** DATA UNDER STUDY follows **

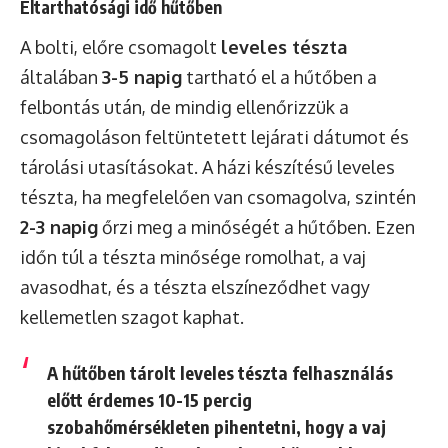
Eltarthatósági idő hűtőben
A bolti, előre csomagolt
leveles tészta
általában
3-5 napig
tartható el a hűtőben a
felbontás után, de mindig ellenőrizzük a
csomagoláson feltüntetett lejárati dátumot és
tárolási utasításokat. A házi készítésű leveles
tészta, ha megfelelően van csomagolva, szintén
2-3 napig
őrzi meg a minőségét a hűtőben. Ezen
időn túl a tészta minősége romolhat, a vaj
avasodhat, és a tészta elszíneződhet vagy
kellemetlen szagot kaphat.
A hűtőben tárolt leveles tészta felhasználás
előtt érdemes 10-15 percig
szobahőmérsékleten pihentetni, hogy a vaj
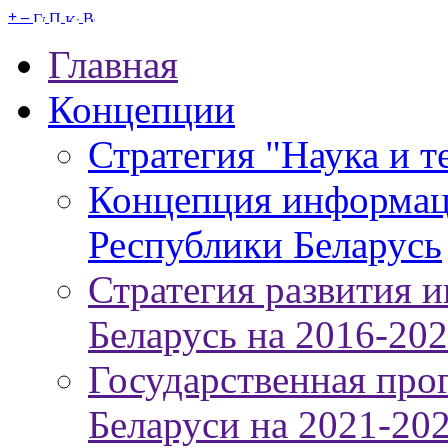
+
–
Главная
Концепции
Стратегия "Наука и т
Концепция информац
Республики Беларусь
Стратегия развития 
Беларусь на 2016-20
Государственная про
Беларуси на 2021-20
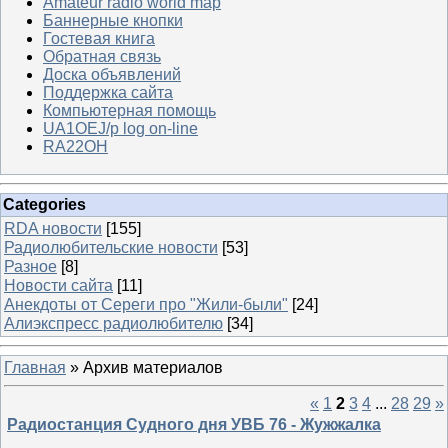
Amateur radio world map
Баннерные кнопки
Гостевая книга
Обратная связь
Доска объявлений
Поддержка сайта
Компьютерная помощь
UA1OEJ/p log on-line
RA22OH
Categories
RDA новости
[155]
Радиолюбительские новости
[53]
Разное
[8]
Новости сайта
[11]
Анекдоты от Сереги про "Жили-были"
[24]
Алиэкспресс радиолюбителю
[34]
Главная
»
Архив материалов
«
1
2
3
4
...
28
29
»
Радиостанция Судного дня УВБ 76 - Жужжалка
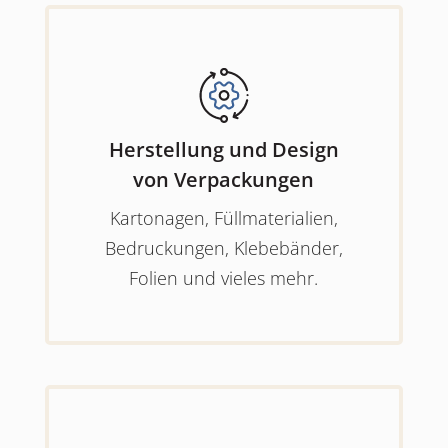
Herstellung und Design
von Verpackungen
Kartonagen, Füllmaterialien,
Bedruckungen, Klebebänder,
Folien und vieles mehr.
Tomza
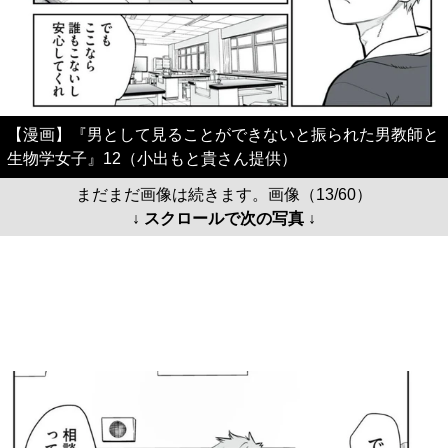
【漫画】『男として見ることができないと振られた男教師と
生物学女子』12（小出もと貴さん提供）
まだまだ画像は続きます。画像（13/60）
↓ スクロールで次の写真 ↓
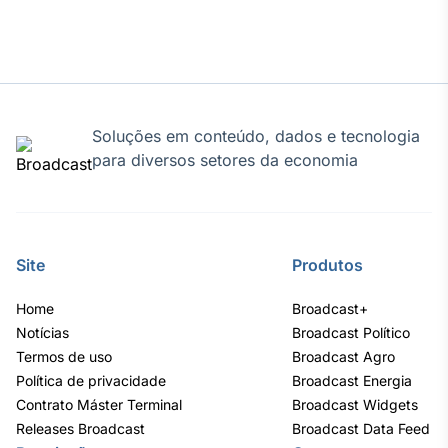
Soluções em conteúdo, dados e tecnologia
para diversos setores da economia
Site
Produtos
Home
Broadcast+
Notícias
Broadcast Político
Termos de uso
Broadcast Agro
Política de privacidade
Broadcast Energia
Contrato Máster Terminal
Broadcast Widgets
Releases Broadcast
Broadcast Data Feed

** End of DATA UNDER STUDY **

EXERCISE: What I need is every record written out exactly, minus the pictures.

TASK RESULT:
Eltarthatósági idő hűtőben
A bolti, előre csomagolt
leveles tészta
általában
3-5 napig
tartható el a hűtőben a
felbontás után, de mindig ellenőrizzük a
csomagoláson feltüntetett lejárati dátumot és
tárolási utasításokat. A házi készítésű leveles
tészta, ha megfelelően van csomagolva, szintén
2-3 napig
őrzi meg a minőségét a hűtőben. Ezen
időn túl a tészta minősége romolhat, a vaj
avasodhat, és a tészta elszíneződhet vagy
kellemetlen szagot kaphat.
A hűtőben tárolt leveles tészta felhasználás
előtt érdemes 10-15 percig
szobahőmérsékleten pihentetni, hogy a vaj
+
–
Главная
Концепции
Стратегия "Наука и т
Концепция информац
Республики Беларусь
Стратегия развития 
Беларусь на 2016-20
Государственная про
Беларуси на 2021-20
Amateur radio world map
Баннерные кнопки
Гостевая книга
Обратная связь
Доска объявлений
Поддержка сайта
Компьютерная помощь
UA1OEJ/p log on-line
RA22OH
Categories
RDA новости
[155]
Радиолюбительские новости
[53]
Разное
[8]
Новости сайта
[11]
Анекдоты от Сереги про "Жили-были"
[24]
Алиэкспресс радиолюбителю
[34]
Главная
»
Архив материалов
«
1
2
3
4
...
28
29
»
Радиостанция Судного дня УВБ 76 - Жужжалка
Herstellung und Design
von Verpackungen
Kartonagen, Füllmaterialien,
Bedruckungen, Klebebänder,
Folien und vieles mehr.
Tomza
【漫画】『男として見ることができないと振られた男教師と
生物学女子』12（小出もと貴さん提供）
まだまだ画像は続きます。画像（13/60）
↓ スクロールで次の写真 ↓
Soluções em conteúdo, dados e tecnologia
para diversos setores da economia
Site
Produtos
Home
Broadcast+
Notícias
Broadcast Político
Termos de uso
Broadcast Agro
Política de privacidade
Broadcast Energia
Contrato Máster Terminal
Broadcast Widgets
Releases Broadcast
Broadcast Data Feed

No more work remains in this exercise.